I have a scenario where I am not sure what the location reduce processors are to occur on.
i) I have an input text file, it has a 1000's of integers in a balanced range between 1 and 4.
ii) Let us suppose there is a 4 node cluster each node with 12 slots, of which 4 are allocated as reducers - giving us 16 total reduce slots
iii) I have set the number of reducers in the driver:
jobConf.setNumReduceTasks(4);
iii) And finally given I have a partitioner method that is
public class MyPartitioner extends Partitioner<Text,Text>{
@Override
public int getPartition(Text key, Text value, int numPartitions) {
return Integer.parseInt(key.toString());
}
}
1) i.

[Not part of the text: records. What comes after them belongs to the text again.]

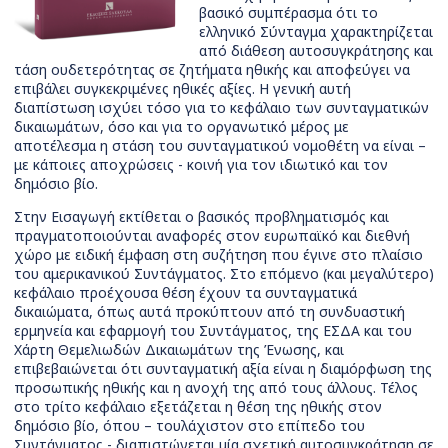
βασικό συμπέρασμα ότι το
ελληνικό Σύνταγμα χαρακτηρίζεται
από διάθεση αυτοσυγκράτησης και
τάση ουδετερότητας σε ζητήματα ηθικής και αποφεύγει να
επιβάλει συγκεκριμένες ηθικές αξίες. Η γενική αυτή
διαπίστωση ισχύει τόσο για το κεφάλαιο των συνταγματικών
δικαιωμάτων, όσο και για το οργανωτικό μέρος με
αποτέλεσμα η στάση του συνταγματικού νομοθέτη να είναι –
με κάποιες αποχρώσεις - κοινή για τον ιδιωτικό και τον
δημόσιο βίο.
Στην Εισαγωγή εκτίθεται ο βασικός προβληματισμός και
πραγματοποιούνται αναφορές στον ευρωπαϊκό και διεθνή
χώρο με ειδική έμφαση στη συζήτηση που έγινε στο πλαίσιο
του αμερικανικού Συντάγματος. Στο επόμενο (και μεγαλύτερο)
κεφάλαιο προέχουσα θέση έχουν τα συνταγματικά
δικαιώματα, όπως αυτά προκύπτουν από τη συνδυαστική
ερμηνεία και εφαρμογή του Συντάγματος, της ΕΣΔΑ και του
Χάρτη Θεμελιωδών Δικαιωμάτων της Ένωσης, και
επιβεβαιώνεται ότι συνταγματική αξία είναι η διαμόρφωση της
προσωπικής ηθικής και η ανοχή της από τους άλλους. Τέλος
στο τρίτο κεφάλαιο εξετάζεται η θέση της ηθικής στον
δημόσιο βίο, όπου – τουλάχιστον στο επίπεδο του
Συντάγματος - διαπιστώνεται μία σχετική αυτοσυγκράτηση σε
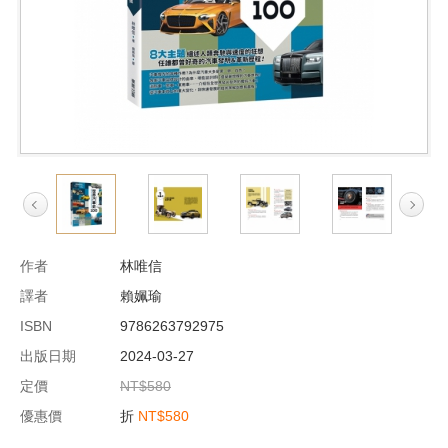
作者
林唯信
譯者
賴姵瑜
ISBN
9786263792975
出版日期
2024-03-27
定價
NT$580
優惠價
折
NT$580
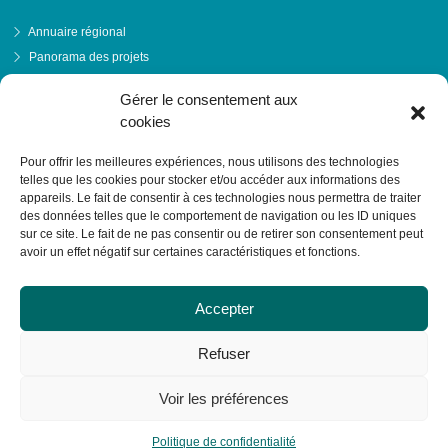
Annuaire régional
Panorama des projets
Événements
Gérer le consentement aux
Financements
cookies
PRENDRE RENDEZ-VOUS
Pour offrir les meilleures expériences, nous utilisons des technologies
telles que les cookies pour stocker et/ou accéder aux informations des
appareils. Le fait de consentir à ces technologies nous permettra de traiter
des données telles que le comportement de navigation ou les ID uniques
sur ce site. Le fait de ne pas consentir ou de retirer son consentement peut
avoir un effet négatif sur certaines caractéristiques et fonctions.
Accepter
Refuser
Voir les préférences
© RESACOOP 2026 - Tous droits réservés
Politique de confidentialité
Réalisation :
La Luciole Digitale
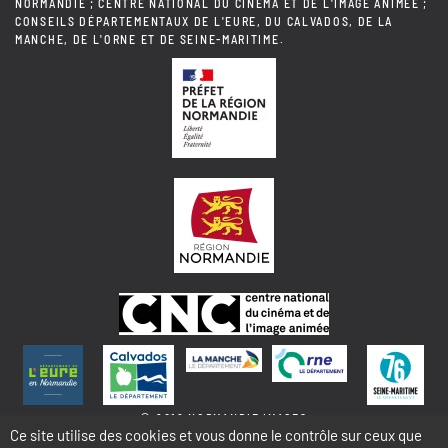
NORMANDIE ; CENTRE NATIONAL DU CINÉMA ET DE L'IMAGE ANIMÉE ;
CONSEILS DÉPARTEMENTAUX DE L'EURE, DU CALVADOS, DE LA
MANCHE, DE L'ORNE ET DE SEINE-MARITIME.
© 2018 NORMANDIE IMAGES
Ce site utilise des cookies et vous donne le contrôle sur ceux que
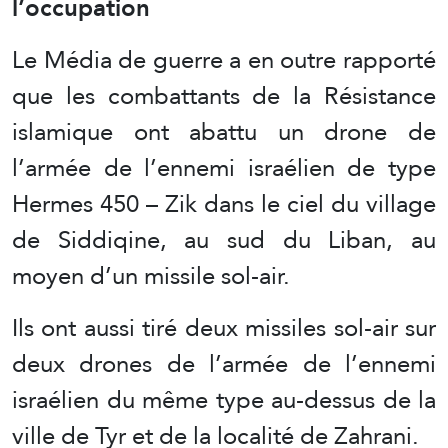
l’occupation
Le Média de guerre a en outre rapporté
que les combattants de la Résistance
islamique ont abattu un drone de
l’armée de l’ennemi israélien de type
Hermes 450 – Zik dans le ciel du village
de Siddiqine, au sud du Liban, au
moyen d’un missile sol-air.
Ils ont aussi tiré deux missiles sol-air sur
deux drones de l’armée de l’ennemi
israélien du même type au-dessus de la
ville de Tyr et de la localité de Zahrani.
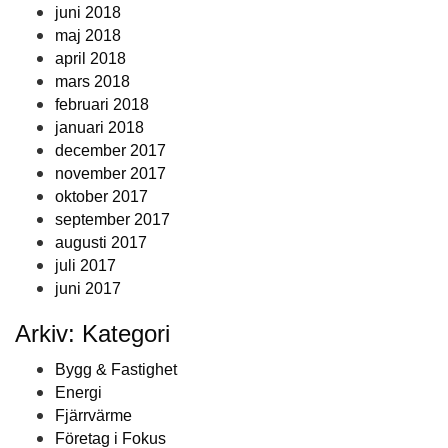
juni 2018
maj 2018
april 2018
mars 2018
februari 2018
januari 2018
december 2017
november 2017
oktober 2017
september 2017
augusti 2017
juli 2017
juni 2017
Arkiv: Kategori
Bygg & Fastighet
Energi
Fjärrvärme
Företag i Fokus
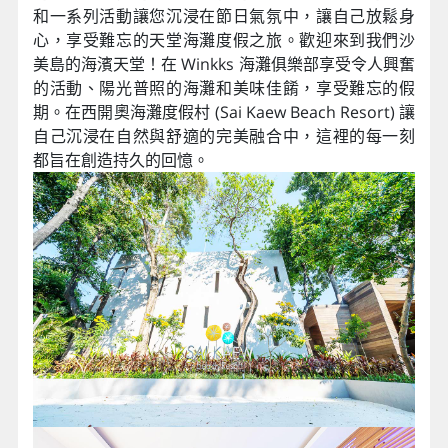
和一系列活動讓您沉浸在節日氣氛中，讓自己放鬆身
心，享受難忘的天堂海灘度假之旅。歡迎來到我們沙
美島的海濱天堂！在 Winkks 海灘俱樂部享受令人興奮
的活動、陽光普照的海灘和美味佳餚，享受難忘的假
期。在西開奧海灘度假村 (Sai Kaew Beach Resort) 讓
自己沉浸在自然與舒適的完美融合中，這裡的每一刻
都旨在創造持久的回憶。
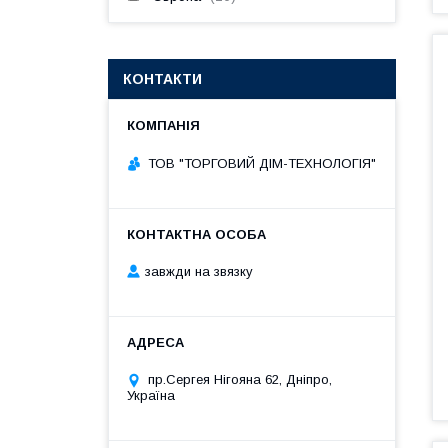
КОНТАКТИ
ТОВ "ТОРГОВИЙ ДІМ-ТЕХНОЛОГІЯ"
завжди на звязку
пр.Сергея Нігояна 62, Дніпро,
Україна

How do I force it to process the reduce using 1 reducer on each node (leaving the 3 other local reducers idle) rather than more than one reducer running on each node IE how can you ensure that you don't use 4 slots on one Node and have 12 slots on Nodes 2,3&4 idle.
ii. Does Hadoop MR manage resource to say: "Node X is the most idle, I'll spawn an reducer there..."
2) if you have skew on a key but intend to group on that, can you spawn multiple reducers for that key, eg add a random integer to a seed value of the value "4" and add 3 additional reducers using the partitioner to process value "4" in reducer 4,5,6 and 7?
jobConf.setNumReduceTasks(7);
and
public class MyPartitioner2 extends Partitioner<Text,Text>{
@Override
public int getPartition(Text key, Text value, int numPartitions) {
int p = Integer.parseInt(key.toString());
if (p == 4){return p + (new Random()).nextInt(4);}//extra 3 partitions...
return p;
}
}
Would that work for skew?
This isn't something you can control - the assignment of map and reducer tasks to nodes is handled by the JobTracker.
There's an O'Reilly Answer detailing the specifics of Task Assignment in a good amount of detail:
http://answers.oreilly.com/topic/459-anatomy-of-a-mapreduce-job-run-with-hadoop/
The default behaviour is to assign one task per update iteration of the Job Tracker so you shouldn't typically see all reduce tasks being satisfied by the same node - but if your cluster is busy with other tasks and only a single node has available reducer slots then all your reduce tasks may get tasked to that node.
As for handling skew, this will alleviate all data for a single known high volume key possibly being sent to a single node (again there is no guarantee of this), but you'll still have a problem that you'll need to combine the three reducer outputs for this skew key into the final answer.